II. Si le non peut être une expression de la liberté, tous les non ne le sont pas !

-Le non de l’adolescent ou de l’enfant de deux ans est nécessaire : il ne peut pas ne pas être. Il est hormonal, un passage nécessaire pour se différencier des autres et s’identifier au groupe du Non. Or le choix n’est libre que si le non est contingent, il aurait pu ne pas être, il aurait pu être un oui. Or il semble ici que le Non s’impose sans autre alternative possible.

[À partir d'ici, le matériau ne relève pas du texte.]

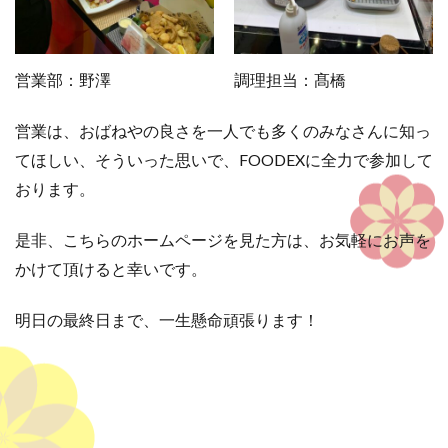
営業部：野澤
調理担当：髙橋
営業は、おばねやの良さを一人でも多くのみなさんに知っ
てほしい、そういった思いで、FOODEXに全力で参加して
おります。
是非、こちらのホームページを見た方は、お気軽にお声を
かけて頂けると幸いです。
明日の最終日まで、一生懸命頑張ります！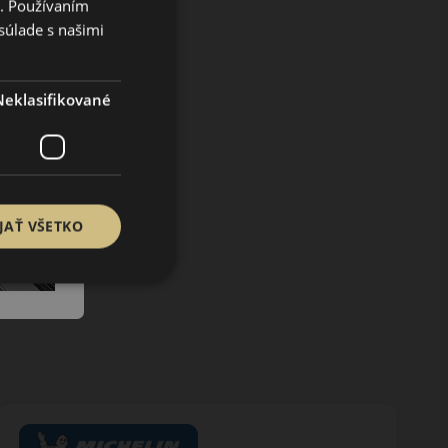
i. Používaním
súlade s našimi
Neklasifikované
JAŤ VŠETKO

-De même il faudrait interroger les raisons de nos non. Peut-être sont-ils motivés par des impulsions, des désirs ou notre nature même. Ce non serait alors aussi déterminé que la chute de la pierre de Spinoza, qui montre que le sentiment de liberté n’est qu’une illusion conséquence de notre ignorance de nous-mêmes et des causes qui nous déterminent. Ce non peut aussi être le fruit de l’ignorance, or le choix ne peut être vraiment libre que s’il est éclairé, en connaissance.

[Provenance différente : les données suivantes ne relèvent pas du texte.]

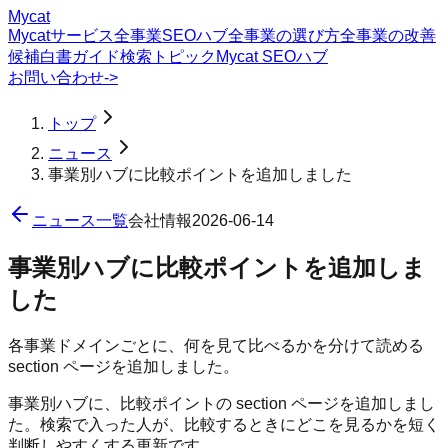
Mycat
Mycatサービス
全事業SEOハブ
全事業の選び方
全事業の改善
候補
白書
ガイド
検索トピック
Mycat SEOハブ
お問い合わせ
->
トップ
ニュース
事業別ハブに比較ポイントを追加しました
ニュース一覧
会社情報
2026-06-14
事業別ハブに比較ポイントを追加しま
した
各事業ドメインごとに、何を見て比べるかを分けて読める
section ページを追加しました。
事業別ハブに、比較ポイントの section ページを追加しまし
た。検索で入った人が、比較するときにどこを見るかを短く
判断しやすくする更新です。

-Enfin dire non est en soi faire un usage stérile de la liberté : d’abord, parce que ce ne sont que des mots (être libre, c’est pouvoir agir selon ses propres lois) ; dire non, c’est certes refuser une possibilité mais ce n’est pas se déterminer pour quelque chose ; dire non, c’est parfois s’opposer à des choses auxquelles on ne peut ou ne doit échapper. Par exemple dire non aux lois de l’Etat, c’est se condamner à être dans une logique liberticide : sans lois pas de protection des libertés, retour à l’état de nature, à des rapports de force violents…

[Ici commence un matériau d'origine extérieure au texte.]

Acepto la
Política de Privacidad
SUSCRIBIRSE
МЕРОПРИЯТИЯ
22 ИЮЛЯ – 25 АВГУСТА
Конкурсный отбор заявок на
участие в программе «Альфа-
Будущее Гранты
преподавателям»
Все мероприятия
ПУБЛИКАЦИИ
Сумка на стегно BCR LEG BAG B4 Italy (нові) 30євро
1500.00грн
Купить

TR : Tous les non ne sont pas expression de la liberté. Etre libre ou préserver sa liberté, n’est-ce pas aussi dire oui ?

 

III. Etre libre, c’est plutôt que dire oui ou non avoir le choix et faire des choix qui soient en accord avec ce que nous sommes (Bergson) ou avec la raison. Dans ce cas, être libre ce n’est pas obéir à rien, mais n’obéir qu’à soi-même !. C’est toute la différence entre l’indépendance ( qui consiste à ne dépendre de rien, le non systématique à tout !) et l’autonomie qui consiste à ne dépendre que de soi. Dans ce cas, on peut dire oui à la loi et ne dépendre que de soi, si cette loi est expression de la raison, si elle est celle qu’on aurait pu se donner à soi-même. On peut même être libre en disant Oui à l’ordre des choses, comme chez les stoïciens. Etre libre, c’est savoir faire la distinction entre ce qui dépend de nous et ce qui ne dépend pas de nous. Dire non à la mort ou au destin, cela ne sert à rien, c’est un Non sans conséquences. Mais ce qui dépend de nous, c’est d’accepter ou de refuser ce qui ne dépend pas de nous, et être libre, c’est dire oui à ce qui s’accorde avec notre nature d’être raisonnable et individuelle. C’est dire Oui à ce que l’on est, s’assumer. Dire non aux autres, ce n’est pas encore dire oui à soi. Et c’est cela qui est le plus difficile à faire. C’est en cela que l’on peut dire que l’on n’est pas libre mais qu’on le devient, que la liberté soit dans la compréhension et l’acceptation de la nécessité ( Stoïcien, Spinoza) ou dans la libre réalisation de soi.